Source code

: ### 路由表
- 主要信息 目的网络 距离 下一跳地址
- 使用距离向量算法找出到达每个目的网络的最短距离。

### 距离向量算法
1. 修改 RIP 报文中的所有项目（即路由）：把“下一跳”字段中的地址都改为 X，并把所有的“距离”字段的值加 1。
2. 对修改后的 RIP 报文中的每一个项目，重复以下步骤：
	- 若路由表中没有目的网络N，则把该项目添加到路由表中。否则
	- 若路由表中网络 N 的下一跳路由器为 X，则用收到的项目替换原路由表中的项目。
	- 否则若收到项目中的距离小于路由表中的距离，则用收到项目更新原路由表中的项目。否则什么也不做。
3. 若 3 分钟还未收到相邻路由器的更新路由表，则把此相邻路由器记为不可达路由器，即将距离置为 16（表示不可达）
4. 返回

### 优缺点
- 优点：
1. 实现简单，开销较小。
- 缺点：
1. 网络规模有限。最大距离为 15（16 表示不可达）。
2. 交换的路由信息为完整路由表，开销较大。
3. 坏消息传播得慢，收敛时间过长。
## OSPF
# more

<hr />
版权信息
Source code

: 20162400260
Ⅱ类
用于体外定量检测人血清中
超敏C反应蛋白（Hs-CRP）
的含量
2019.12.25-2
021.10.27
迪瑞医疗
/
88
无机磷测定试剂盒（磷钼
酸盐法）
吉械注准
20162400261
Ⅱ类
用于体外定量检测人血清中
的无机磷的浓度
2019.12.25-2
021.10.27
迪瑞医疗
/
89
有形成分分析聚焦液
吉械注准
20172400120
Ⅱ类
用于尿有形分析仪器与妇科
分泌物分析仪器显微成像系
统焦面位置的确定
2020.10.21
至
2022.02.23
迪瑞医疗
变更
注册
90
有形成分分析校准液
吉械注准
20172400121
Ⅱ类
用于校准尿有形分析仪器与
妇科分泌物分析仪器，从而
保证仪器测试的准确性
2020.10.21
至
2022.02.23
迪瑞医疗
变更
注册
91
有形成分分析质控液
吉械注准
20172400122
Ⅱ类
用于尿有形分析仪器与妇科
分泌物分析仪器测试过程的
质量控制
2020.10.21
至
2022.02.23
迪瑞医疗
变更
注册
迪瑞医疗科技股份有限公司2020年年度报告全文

+===+

WHAT YOU NEED TO DO:
Each record must be returned in full and exactly.

EXPECTED OUTPUT:
Source code

: ### 路由表
- 主要信息 目的网络 距离 下一跳地址
- 使用距离向量算法找出到达每个目的网络的最短距离。

### 距离向量算法
1. 修改 RIP 报文中的所有项目（即路由）：把“下一跳”字段中的地址都改为 X，并把所有的“距离”字段的值加 1。
2. 对修改后的 RIP 报文中的每一个项目，重复以下步骤：
	- 若路由表中没有目的网络N，则把该项目添加到路由表中。否则
	- 若路由表中网络 N 的下一跳路由器为 X，则用收到的项目替换原路由表中的项目。
	- 否则若收到项目中的距离小于路由表中的距离，则用收到项目更新原路由表中的项目。否则什么也不做。
3. 若 3 分钟还未收到相邻路由器的更新路由表，则把此相邻路由器记为不可达路由器，即将距离置为 16（表示不可达）
4. 返回

### 优缺点
- 优点：
1. 实现简单，开销较小。
- 缺点：
1. 网络规模有限。最大距离为 15（16 表示不可达）。
2. 交换的路由信息为完整路由表，开销较大。
3. 坏消息传播得慢，收敛时间过长。
## OSPF
# more

<hr />
版权信息
Source code

: 20162400260
Ⅱ类
用于体外定量检测人血清中
超敏C反应蛋白（Hs-CRP）
的含量
2019.12.25-2
021.10.27
迪瑞医疗
/
88
无机磷测定试剂盒（磷钼
酸盐法）
吉械注准
20162400261
Ⅱ类
用于体外定量检测人血清中
的无机磷的浓度
2019.12.25-2
021.10.27
迪瑞医疗
/
89
有形成分分析聚焦液
吉械注准
20172400120
Ⅱ类
用于尿有形分析仪器与妇科
分泌物分析仪器显微成像系
统焦面位置的确定
2020.10.21
至
2022.02.23
迪瑞医疗
变更
注册
90
有形成分分析校准液
吉械注准
20172400121
Ⅱ类
用于校准尿有形分析仪器与
妇科分泌物分析仪器，从而
保证仪器测试的准确性
2020.10.21
至
2022.02.23
迪瑞医疗
变更
注册
91
有形成分分析质控液
吉械注准
20172400122
Ⅱ类
用于尿有形分析仪器与妇科
分泌物分析仪器测试过程的
质量控制
2020.10.21
至
2022.02.23
迪瑞医疗
变更
注册
迪瑞医疗科技股份有限公司2020年年度报告全文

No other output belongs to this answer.